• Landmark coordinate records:
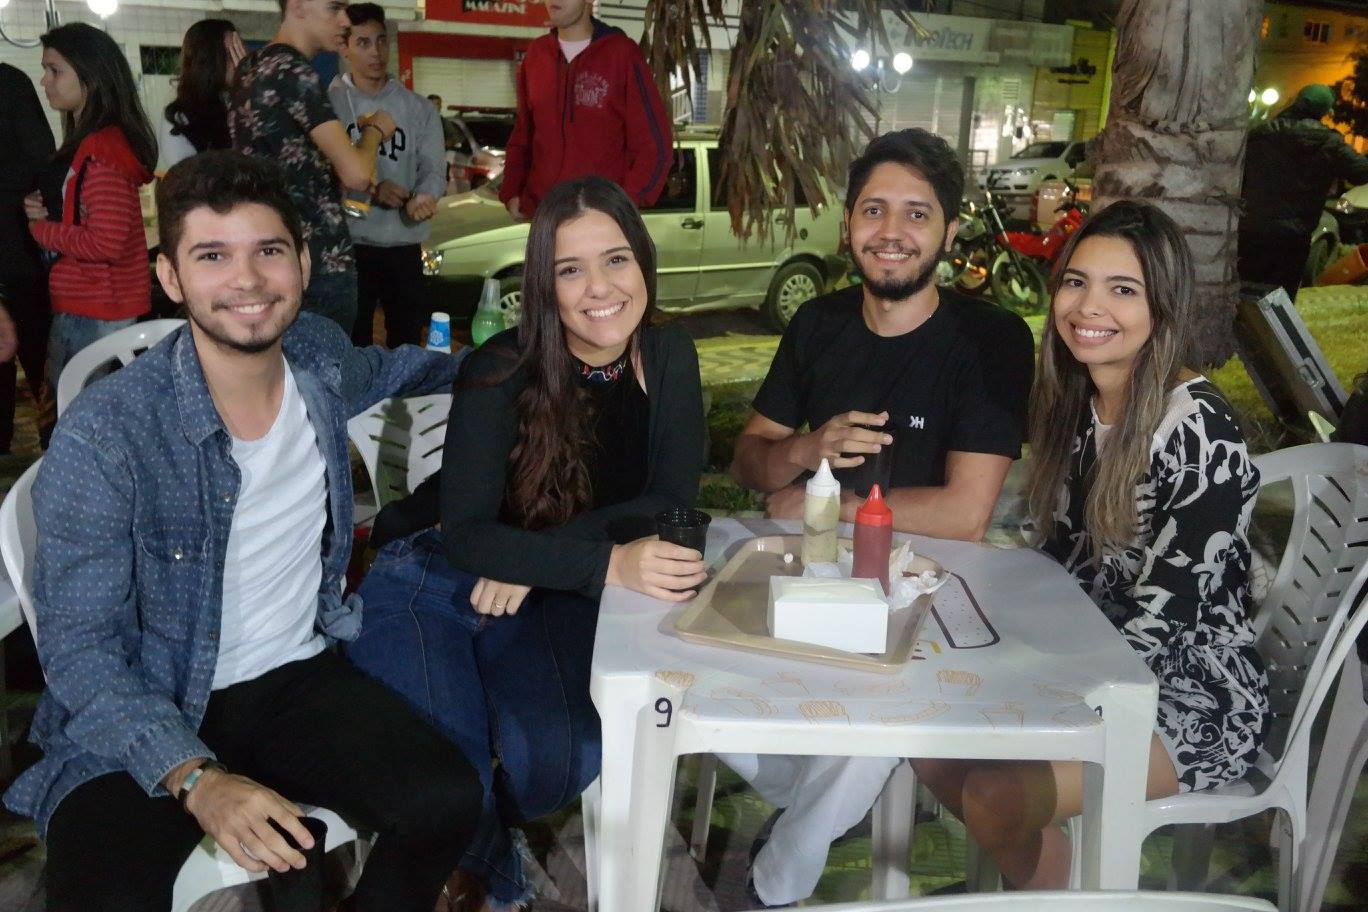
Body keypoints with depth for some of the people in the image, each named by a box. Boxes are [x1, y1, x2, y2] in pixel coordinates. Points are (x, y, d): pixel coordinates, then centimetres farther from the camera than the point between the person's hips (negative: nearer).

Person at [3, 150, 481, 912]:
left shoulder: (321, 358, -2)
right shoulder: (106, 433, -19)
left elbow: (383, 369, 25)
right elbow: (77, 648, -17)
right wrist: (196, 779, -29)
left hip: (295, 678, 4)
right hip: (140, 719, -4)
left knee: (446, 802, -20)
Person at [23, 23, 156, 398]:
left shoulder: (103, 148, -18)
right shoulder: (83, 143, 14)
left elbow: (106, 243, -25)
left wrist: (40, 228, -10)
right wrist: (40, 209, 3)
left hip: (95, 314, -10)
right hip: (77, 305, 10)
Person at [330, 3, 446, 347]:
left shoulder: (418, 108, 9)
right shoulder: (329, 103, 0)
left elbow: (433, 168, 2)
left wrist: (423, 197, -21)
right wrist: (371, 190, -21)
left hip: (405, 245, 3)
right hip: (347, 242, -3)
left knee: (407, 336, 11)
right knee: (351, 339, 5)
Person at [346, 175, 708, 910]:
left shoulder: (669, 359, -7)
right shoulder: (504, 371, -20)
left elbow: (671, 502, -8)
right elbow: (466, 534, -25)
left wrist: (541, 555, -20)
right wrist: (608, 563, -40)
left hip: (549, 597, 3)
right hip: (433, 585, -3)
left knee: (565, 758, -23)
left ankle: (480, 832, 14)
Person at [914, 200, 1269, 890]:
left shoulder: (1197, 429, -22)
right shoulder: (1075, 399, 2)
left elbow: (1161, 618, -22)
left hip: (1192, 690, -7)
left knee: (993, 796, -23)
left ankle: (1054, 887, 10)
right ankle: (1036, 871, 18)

--

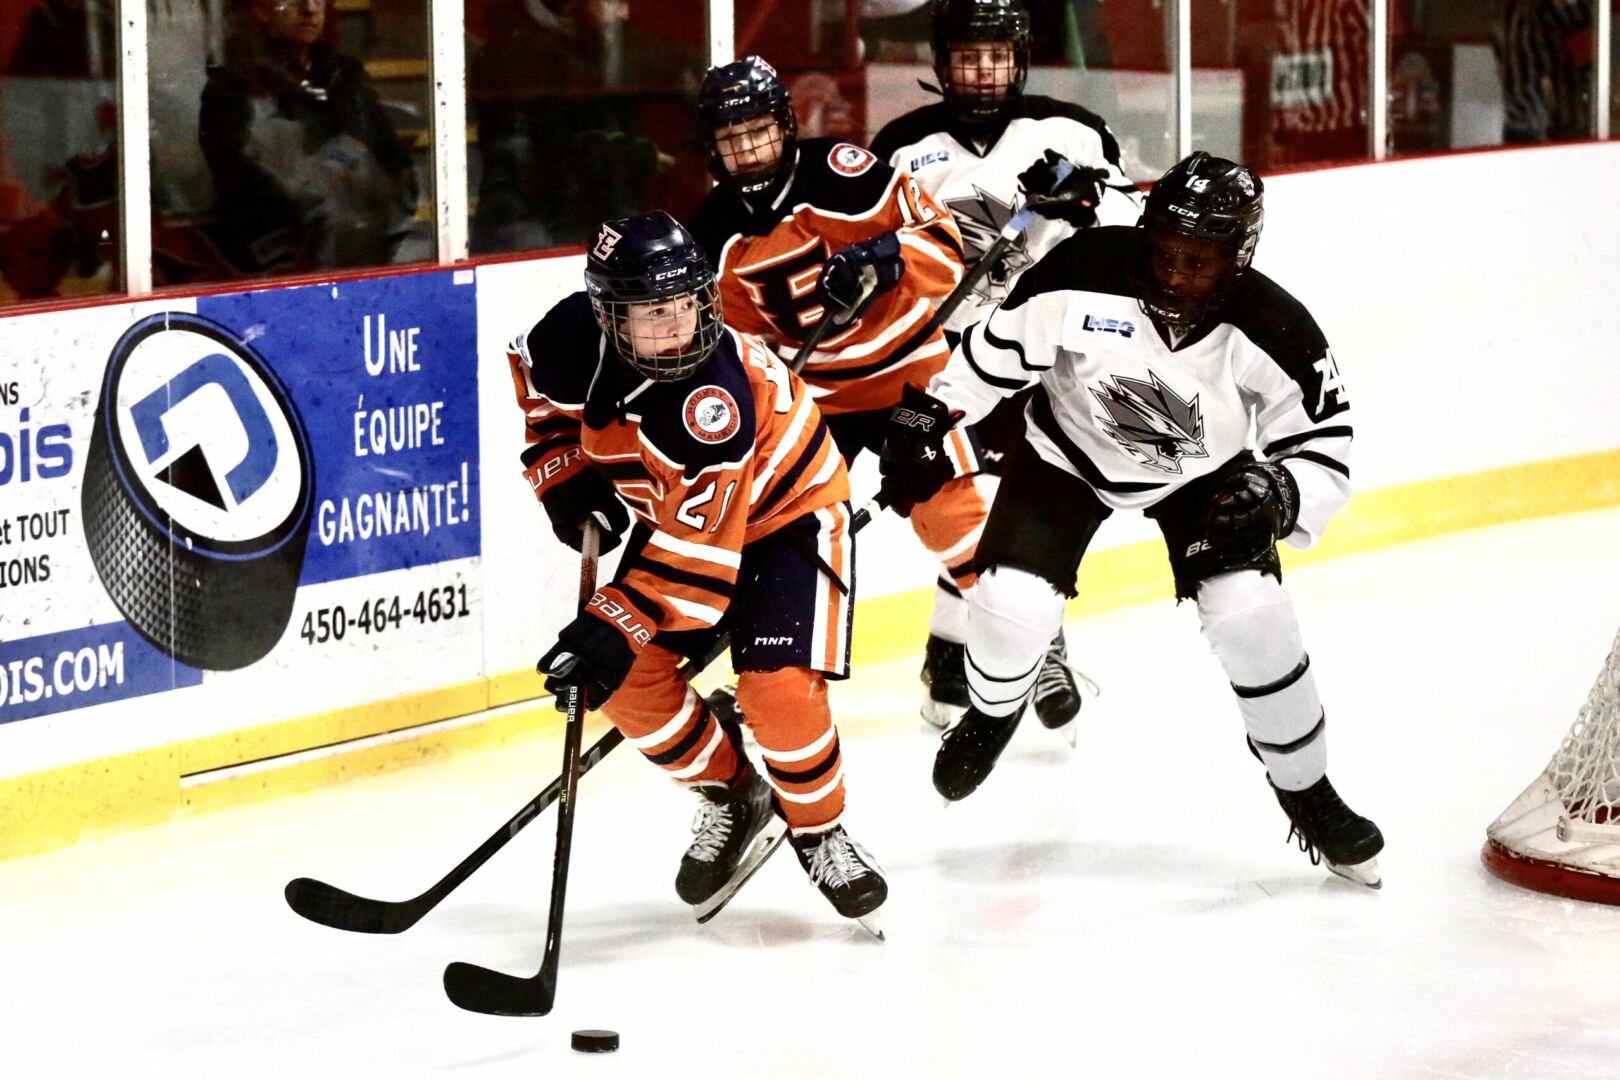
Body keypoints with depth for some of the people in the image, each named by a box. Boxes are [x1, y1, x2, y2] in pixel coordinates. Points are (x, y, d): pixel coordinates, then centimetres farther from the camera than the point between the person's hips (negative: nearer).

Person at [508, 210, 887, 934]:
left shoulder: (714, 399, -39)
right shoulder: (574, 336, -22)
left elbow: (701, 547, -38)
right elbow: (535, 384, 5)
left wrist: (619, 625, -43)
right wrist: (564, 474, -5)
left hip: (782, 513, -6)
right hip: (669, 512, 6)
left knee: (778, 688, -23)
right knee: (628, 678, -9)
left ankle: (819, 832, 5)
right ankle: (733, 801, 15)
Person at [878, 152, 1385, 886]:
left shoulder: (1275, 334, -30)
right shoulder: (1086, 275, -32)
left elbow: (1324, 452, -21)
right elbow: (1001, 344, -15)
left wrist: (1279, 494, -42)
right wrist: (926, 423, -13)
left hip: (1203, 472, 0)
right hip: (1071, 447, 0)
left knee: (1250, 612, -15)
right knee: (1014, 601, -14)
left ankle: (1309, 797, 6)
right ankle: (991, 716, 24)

• Task goal: Output the lines from the one containing "left knee: (407, 336, 11)" through the one containing "left ankle: (1054, 887, 10)", both included, reproducing them without any change.

• Solution for this exercise:
left knee: (407, 336, 11)
right knee: (351, 339, 5)
Person at [346, 175, 708, 910]:
left shoulder: (669, 359, -7)
right shoulder: (504, 371, -20)
left elbow: (671, 502, -8)
right elbow: (466, 534, -25)
left wrist: (541, 555, -20)
right wrist: (608, 563, -40)
left hip: (549, 597, 3)
right hip: (433, 585, -3)
left knee: (565, 758, -23)
left ankle: (480, 832, 14)
Person at [914, 200, 1269, 890]:
left shoulder: (1197, 429, -22)
right shoulder: (1075, 399, 2)
left elbow: (1161, 618, -22)
left hip: (1192, 690, -7)
left knee: (993, 796, -23)
left ankle: (1054, 887, 10)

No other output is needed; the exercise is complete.